When they arrived at Stoke Pogis, Jack tied the horse to a convenient hitching-post and they went into the secluded churchyard.

As they stood by the tomb of the poet’s mother, Jack read aloud the inscription upon it.

“He must have loved his mother devotedly,” said Bertha.

“All really good men love their mothers,” said Jack. “To me my mother is the dearest creature in the world.” Then it suddenly occurred to him that he had made two unfortunate admissions. By implication he had given his hearer to understand that he was a really good man, and in the second case he had told her that he loved his mother better than any person else. “What a blundering fool I have been,” he said to himself. “The old Greek was right when he wrote that silence is the greatest of all virtues.”

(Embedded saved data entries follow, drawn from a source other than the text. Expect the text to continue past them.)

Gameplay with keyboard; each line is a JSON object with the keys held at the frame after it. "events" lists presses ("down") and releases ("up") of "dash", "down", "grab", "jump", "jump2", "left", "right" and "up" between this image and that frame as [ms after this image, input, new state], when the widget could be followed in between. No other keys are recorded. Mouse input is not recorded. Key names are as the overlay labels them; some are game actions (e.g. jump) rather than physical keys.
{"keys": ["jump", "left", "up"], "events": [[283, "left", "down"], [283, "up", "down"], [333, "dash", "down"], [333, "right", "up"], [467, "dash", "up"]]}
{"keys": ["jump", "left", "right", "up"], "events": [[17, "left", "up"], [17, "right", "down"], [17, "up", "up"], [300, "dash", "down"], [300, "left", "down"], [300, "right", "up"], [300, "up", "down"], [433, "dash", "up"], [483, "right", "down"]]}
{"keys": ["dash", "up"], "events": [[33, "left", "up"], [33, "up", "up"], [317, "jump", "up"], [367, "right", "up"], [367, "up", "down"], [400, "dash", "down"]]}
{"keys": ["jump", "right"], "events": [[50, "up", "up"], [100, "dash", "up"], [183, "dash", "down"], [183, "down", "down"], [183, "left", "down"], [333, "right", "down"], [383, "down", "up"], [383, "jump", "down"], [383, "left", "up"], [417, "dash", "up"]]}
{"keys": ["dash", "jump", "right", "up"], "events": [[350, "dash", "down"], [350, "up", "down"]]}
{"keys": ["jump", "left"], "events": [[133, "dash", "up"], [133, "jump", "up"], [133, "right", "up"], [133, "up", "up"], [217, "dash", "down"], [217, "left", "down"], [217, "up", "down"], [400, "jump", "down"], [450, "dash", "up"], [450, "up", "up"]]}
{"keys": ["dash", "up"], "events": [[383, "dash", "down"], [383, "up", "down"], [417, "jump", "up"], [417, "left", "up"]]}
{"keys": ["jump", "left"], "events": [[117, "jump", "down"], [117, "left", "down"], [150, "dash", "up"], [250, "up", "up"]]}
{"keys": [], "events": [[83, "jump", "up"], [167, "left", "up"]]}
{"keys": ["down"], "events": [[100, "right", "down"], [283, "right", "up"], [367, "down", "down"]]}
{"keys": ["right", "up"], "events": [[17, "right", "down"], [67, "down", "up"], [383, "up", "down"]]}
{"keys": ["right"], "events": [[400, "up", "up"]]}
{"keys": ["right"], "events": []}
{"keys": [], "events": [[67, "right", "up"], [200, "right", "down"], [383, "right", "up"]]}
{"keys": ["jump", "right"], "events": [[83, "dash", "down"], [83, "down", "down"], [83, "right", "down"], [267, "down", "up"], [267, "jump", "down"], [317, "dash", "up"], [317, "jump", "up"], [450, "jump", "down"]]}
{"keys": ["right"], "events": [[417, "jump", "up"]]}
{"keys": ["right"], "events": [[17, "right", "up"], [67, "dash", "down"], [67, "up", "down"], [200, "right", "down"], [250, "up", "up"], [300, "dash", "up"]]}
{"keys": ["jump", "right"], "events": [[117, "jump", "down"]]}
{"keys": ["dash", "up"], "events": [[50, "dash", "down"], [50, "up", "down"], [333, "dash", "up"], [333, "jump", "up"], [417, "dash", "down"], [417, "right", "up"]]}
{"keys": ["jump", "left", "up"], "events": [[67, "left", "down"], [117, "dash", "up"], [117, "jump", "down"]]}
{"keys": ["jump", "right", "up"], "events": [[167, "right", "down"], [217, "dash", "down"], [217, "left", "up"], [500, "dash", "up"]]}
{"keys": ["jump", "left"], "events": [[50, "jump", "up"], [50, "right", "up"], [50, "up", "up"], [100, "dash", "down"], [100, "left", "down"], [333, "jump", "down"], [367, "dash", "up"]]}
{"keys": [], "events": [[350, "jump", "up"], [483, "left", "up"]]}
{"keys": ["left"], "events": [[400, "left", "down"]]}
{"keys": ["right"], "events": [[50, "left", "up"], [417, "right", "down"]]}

He had been very brave while sitting in Victor’s room, when he had declared his fixed purpose to propose to Miss Renville at sight, but as he gazed into her beautiful face his courage left him.

Miss Renville, fortunately, changed the subject. “My mother died when I was very young, and I was but six years old when I lost my father, but Guardy has been very good to me. If my parents had lived longer, I should have felt their loss much more than I have. Is your father living, Mr. De Vinne?”

“Oh, yes,” said Jack. “He is hale and hearty. They used to say that there was no stronger, sturdier man in the House of Lords.”

“What?” cried Bertha, with astonishment. “Is your father a peer?”

“Why, didn’t you know?” asked Jack. “I imagined Clarence must have told you. My father is the Earl of Noxton. My home is at Noxton Hall in Surrey.”